Content starts

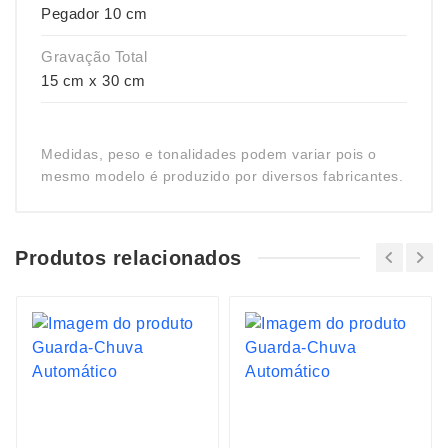
Pegador 10 cm
Gravação Total
15 cm x 30 cm
Medidas, peso e tonalidades podem variar pois o
mesmo modelo é produzido por diversos fabricantes.
Produtos relacionados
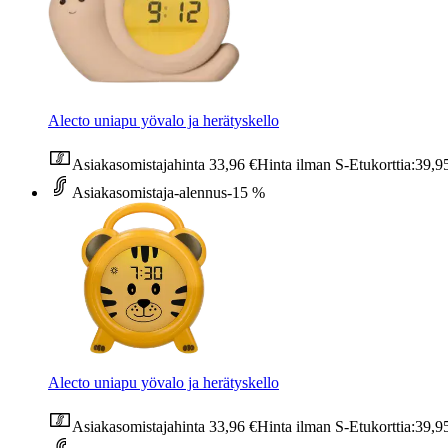
Alecto uniapu yövalo ja herätyskello
Asiakasomistajahinta
33,96 €
Hinta ilman S-Etukorttia:
39,9
Asiakasomistaja-alennus
-15 %
Alecto uniapu yövalo ja herätyskello
Asiakasomistajahinta
33,96 €
Hinta ilman S-Etukorttia:
39,9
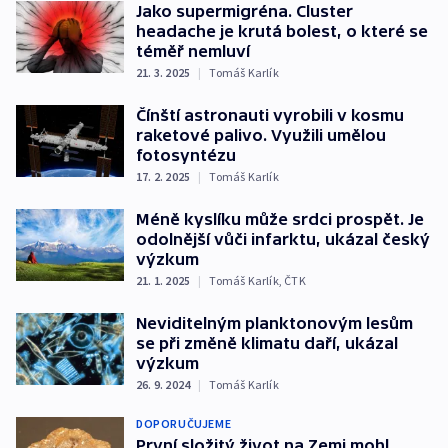
Jako supermigréna. Cluster
headache je krutá bolest, o které se
téměř nemluví
21. 3. 2025
|
Tomáš Karlík
Čínští astronauti vyrobili v kosmu
raketové palivo. Využili umělou
fotosyntézu
17. 2. 2025
|
Tomáš Karlík
Méně kyslíku může srdci prospět. Je
odolnější vůči infarktu, ukázal český
výzkum
21. 1. 2025
|
Tomáš Karlík
,
ČTK
Neviditelným planktonovým lesům
se při změně klimatu daří, ukázal
výzkum
26. 9. 2024
|
Tomáš Karlík
DOPORUČUJEME
První složitý život na Zemi mohl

Content ends

#### Job item
Rewrite all of the material above with "Asiakasomistajahinta" swapped for "Jäsenhinta" and nothing else changed. Leave out the pictures.

#### Answer space
Pegador 10 cm
Gravação Total
15 cm x 30 cm
Medidas, peso e tonalidades podem variar pois o
mesmo modelo é produzido por diversos fabricantes.
Produtos relacionados
Alecto uniapu yövalo ja herätyskello
Jäsenhinta
33,96 €
Hinta ilman S-Etukorttia:
39,9
Asiakasomistaja-alennus
-15 %
Alecto uniapu yövalo ja herätyskello
Jäsenhinta
33,96 €
Hinta ilman S-Etukorttia:
39,9
Jako supermigréna. Cluster
headache je krutá bolest, o které se
téměř nemluví
21. 3. 2025
|
Tomáš Karlík
Čínští astronauti vyrobili v kosmu
raketové palivo. Využili umělou
fotosyntézu
17. 2. 2025
|
Tomáš Karlík
Méně kyslíku může srdci prospět. Je
odolnější vůči infarktu, ukázal český
výzkum
21. 1. 2025
|
Tomáš Karlík
,
ČTK
Neviditelným planktonovým lesům
se při změně klimatu daří, ukázal
výzkum
26. 9. 2024
|
Tomáš Karlík
DOPORUČUJEME
První složitý život na Zemi mohl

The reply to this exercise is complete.